EXCERPTED PASSAGE:
──────────────────────────────

Perl Threading

Written by Nikos Vaggalis

Wednesday, 06 April 2011

Article Index
Perl Threading
From single-threaded to multi-threaded
Using a message loop

Page 2 of 3

Choosing a language

As it was my own project, I was able to choose between two languages; C# or Perl. The winner was Perl, hands down.

Although C# would have allowed me to use rich GUI features and crisp graphics, easy threading and the .NET libraries, there was a fundamental issue - interoperating with the unmanaged C++ dll from C# was not easy in pre C# 4.0. You had to go through P/Invoke, map the corresponding C++ structures to C# ones, cross the managed environment, use unsafe pointers, while the GC would cause more harm than good (see fixed unsafe pointer type). One main reason that the dynamic type was introduced in C# 4.0 is easier interop with unmanaged libraries.

With Perl I had much easier interoperation with the C++ dll because of Perl's dynamic typing. Perl structures can be more easily mapped to the structures of the dll because the Perl 'pack' function maps and serializes the structure and then you can move it back and forth between the dll and the Perl client application. And of course I had the power of CPAN at my disposal.

Despite being a dynamic language which is heavily criticized for its performance since it late binds everything, in this case Perl's performance would, I believed, be better than using a static language like C#. As I am already working in an unmanaged environment when I access the C++ dll from within Perl, I don't have to marshal anything and cross boundaries from a managed environment to an unmanaged one.

Another decision was as to what programming approach to use, OOP or procedural? (I use the term 'procedural', not 'functional', since nowadays saying 'functional' is interpreted as relating to functional programming as in F#).

OOP in this case would involve more complexity and would be likely to hinder the approach, rather than benefit it. It is an application in which not everything can be wrapped as an object and as I needed a more direct low level approach I chose the procedural one.

The Tk toolkit

After Perl was chosen as language, the choice of the toolkit in which to do GUI development was an obvious one; the winner was the Tk toolkit whose integration with Perl and ease of use would allow for rapid GUI application development, although its graphics look archaic.

Of course GUIs experience thread affinity, which is a global property and not just a Tk one, but furthermore the Tk module is non-threadsafe which means that for example, you can't fire a thread from within an event callback (the "Free to wrong pool ....Perl/site/lib/Tk/Widget.pm during global destruction." error is all too common).

──────────────────────────────

RECORDED DATA:

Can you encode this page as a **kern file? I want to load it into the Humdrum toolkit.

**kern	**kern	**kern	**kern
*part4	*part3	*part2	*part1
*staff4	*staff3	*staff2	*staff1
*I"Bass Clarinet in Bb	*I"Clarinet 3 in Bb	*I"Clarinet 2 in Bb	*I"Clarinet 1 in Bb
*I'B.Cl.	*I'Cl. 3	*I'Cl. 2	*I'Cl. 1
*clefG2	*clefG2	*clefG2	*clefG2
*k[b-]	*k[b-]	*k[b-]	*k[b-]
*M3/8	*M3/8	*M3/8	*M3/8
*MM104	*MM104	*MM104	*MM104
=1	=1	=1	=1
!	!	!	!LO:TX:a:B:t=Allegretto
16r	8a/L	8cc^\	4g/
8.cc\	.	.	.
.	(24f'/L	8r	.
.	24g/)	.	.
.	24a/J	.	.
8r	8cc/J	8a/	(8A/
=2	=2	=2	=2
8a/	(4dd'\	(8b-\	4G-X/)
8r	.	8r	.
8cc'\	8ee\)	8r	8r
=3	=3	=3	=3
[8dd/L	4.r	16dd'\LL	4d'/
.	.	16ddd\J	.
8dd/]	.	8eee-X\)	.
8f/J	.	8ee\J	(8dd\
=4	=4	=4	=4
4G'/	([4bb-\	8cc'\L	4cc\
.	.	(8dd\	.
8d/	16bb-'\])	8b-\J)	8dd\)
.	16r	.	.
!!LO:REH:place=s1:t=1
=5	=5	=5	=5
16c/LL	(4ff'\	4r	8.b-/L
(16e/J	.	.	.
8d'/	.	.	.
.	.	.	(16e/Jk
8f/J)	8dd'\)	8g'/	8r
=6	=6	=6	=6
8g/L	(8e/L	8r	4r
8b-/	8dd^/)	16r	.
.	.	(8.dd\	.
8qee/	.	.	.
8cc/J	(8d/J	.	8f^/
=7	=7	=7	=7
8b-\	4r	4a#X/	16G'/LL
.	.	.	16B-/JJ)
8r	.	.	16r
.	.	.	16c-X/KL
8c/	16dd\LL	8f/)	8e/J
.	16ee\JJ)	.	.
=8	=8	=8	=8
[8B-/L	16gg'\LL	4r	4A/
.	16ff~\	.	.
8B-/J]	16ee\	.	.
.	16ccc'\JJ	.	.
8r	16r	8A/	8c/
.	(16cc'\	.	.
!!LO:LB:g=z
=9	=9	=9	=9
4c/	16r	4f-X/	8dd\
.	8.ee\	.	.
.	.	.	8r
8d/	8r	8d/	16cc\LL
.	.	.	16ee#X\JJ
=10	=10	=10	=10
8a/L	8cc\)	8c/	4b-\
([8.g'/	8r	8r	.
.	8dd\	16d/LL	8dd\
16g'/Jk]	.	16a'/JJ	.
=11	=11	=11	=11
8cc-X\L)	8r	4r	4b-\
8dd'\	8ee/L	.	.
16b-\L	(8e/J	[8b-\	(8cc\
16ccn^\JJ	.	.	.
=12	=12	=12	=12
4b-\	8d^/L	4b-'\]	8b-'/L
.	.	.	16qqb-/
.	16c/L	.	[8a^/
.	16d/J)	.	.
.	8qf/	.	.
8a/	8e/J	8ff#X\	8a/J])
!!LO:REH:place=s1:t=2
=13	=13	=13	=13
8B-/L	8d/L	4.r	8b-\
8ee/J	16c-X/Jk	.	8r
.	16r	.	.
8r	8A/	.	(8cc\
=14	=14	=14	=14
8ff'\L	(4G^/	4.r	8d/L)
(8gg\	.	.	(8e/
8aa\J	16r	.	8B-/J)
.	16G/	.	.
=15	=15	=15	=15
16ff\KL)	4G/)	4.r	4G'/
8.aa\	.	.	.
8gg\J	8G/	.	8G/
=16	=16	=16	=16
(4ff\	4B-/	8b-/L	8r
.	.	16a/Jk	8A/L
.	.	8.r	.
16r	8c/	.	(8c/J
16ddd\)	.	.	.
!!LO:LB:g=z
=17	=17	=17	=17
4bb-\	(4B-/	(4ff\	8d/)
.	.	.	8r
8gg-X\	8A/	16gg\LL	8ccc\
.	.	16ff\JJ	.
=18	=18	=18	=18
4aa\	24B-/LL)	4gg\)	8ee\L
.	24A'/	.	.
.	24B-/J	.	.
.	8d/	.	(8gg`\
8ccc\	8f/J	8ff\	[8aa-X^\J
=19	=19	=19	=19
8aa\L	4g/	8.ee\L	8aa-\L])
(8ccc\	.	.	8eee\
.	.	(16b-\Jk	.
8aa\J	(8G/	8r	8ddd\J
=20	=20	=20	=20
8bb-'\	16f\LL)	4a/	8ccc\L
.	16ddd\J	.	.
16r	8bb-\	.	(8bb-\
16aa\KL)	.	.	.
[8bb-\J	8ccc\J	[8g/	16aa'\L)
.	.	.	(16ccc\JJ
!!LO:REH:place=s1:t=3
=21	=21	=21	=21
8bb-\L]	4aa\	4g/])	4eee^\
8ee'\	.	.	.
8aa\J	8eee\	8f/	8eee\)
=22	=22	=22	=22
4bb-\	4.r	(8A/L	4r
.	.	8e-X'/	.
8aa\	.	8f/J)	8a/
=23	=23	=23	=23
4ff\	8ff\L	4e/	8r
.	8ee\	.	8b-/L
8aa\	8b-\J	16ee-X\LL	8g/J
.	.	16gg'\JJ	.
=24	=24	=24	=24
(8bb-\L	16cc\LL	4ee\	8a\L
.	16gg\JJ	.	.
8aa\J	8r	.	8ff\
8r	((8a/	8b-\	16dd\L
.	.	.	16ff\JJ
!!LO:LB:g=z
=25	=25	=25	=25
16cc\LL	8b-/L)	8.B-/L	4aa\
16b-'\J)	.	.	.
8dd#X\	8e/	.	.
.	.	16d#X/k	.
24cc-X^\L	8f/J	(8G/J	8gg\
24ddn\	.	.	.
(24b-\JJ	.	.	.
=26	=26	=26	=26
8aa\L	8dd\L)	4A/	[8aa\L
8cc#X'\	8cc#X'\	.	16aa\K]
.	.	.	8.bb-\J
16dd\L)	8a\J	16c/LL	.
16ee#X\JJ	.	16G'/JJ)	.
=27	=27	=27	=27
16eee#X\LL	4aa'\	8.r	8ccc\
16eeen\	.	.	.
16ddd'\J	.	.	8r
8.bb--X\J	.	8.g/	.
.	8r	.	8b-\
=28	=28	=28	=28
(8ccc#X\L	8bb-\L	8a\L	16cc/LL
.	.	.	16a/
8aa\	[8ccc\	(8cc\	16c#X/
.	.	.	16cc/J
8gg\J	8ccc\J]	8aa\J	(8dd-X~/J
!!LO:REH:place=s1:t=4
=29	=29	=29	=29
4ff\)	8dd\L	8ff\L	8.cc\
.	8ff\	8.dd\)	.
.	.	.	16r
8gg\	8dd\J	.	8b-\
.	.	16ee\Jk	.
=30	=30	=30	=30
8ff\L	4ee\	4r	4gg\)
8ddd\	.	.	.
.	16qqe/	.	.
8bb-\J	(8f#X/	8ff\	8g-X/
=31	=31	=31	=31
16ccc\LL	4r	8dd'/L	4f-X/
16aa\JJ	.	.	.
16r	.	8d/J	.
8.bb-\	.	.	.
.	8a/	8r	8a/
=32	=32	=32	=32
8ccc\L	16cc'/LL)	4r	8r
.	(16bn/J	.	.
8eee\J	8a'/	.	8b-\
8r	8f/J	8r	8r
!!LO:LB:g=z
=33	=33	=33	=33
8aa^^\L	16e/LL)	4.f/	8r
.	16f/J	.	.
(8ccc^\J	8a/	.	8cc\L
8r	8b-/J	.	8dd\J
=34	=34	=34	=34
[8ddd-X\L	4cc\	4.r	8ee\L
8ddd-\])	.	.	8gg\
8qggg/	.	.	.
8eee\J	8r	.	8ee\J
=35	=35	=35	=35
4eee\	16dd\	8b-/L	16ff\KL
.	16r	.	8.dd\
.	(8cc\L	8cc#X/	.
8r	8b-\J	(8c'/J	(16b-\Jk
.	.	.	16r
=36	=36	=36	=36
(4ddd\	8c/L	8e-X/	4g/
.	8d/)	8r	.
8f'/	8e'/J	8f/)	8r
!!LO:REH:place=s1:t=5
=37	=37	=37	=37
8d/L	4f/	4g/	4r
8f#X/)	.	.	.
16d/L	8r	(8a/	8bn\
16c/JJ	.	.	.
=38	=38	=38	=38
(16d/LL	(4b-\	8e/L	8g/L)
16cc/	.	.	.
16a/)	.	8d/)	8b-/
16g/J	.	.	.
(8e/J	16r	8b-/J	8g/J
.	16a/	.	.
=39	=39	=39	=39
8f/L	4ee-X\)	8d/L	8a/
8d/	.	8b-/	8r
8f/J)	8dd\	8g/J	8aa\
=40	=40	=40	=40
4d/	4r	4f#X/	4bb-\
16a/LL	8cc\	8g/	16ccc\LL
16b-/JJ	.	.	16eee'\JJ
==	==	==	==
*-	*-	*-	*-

──────────────────────────────

YOUR INSTRUCTIONS:
List every programming language named in the Perl threading article. The material has no role in this exercise.

EXERCISE RESPONSE:
C#, Perl, C++, F#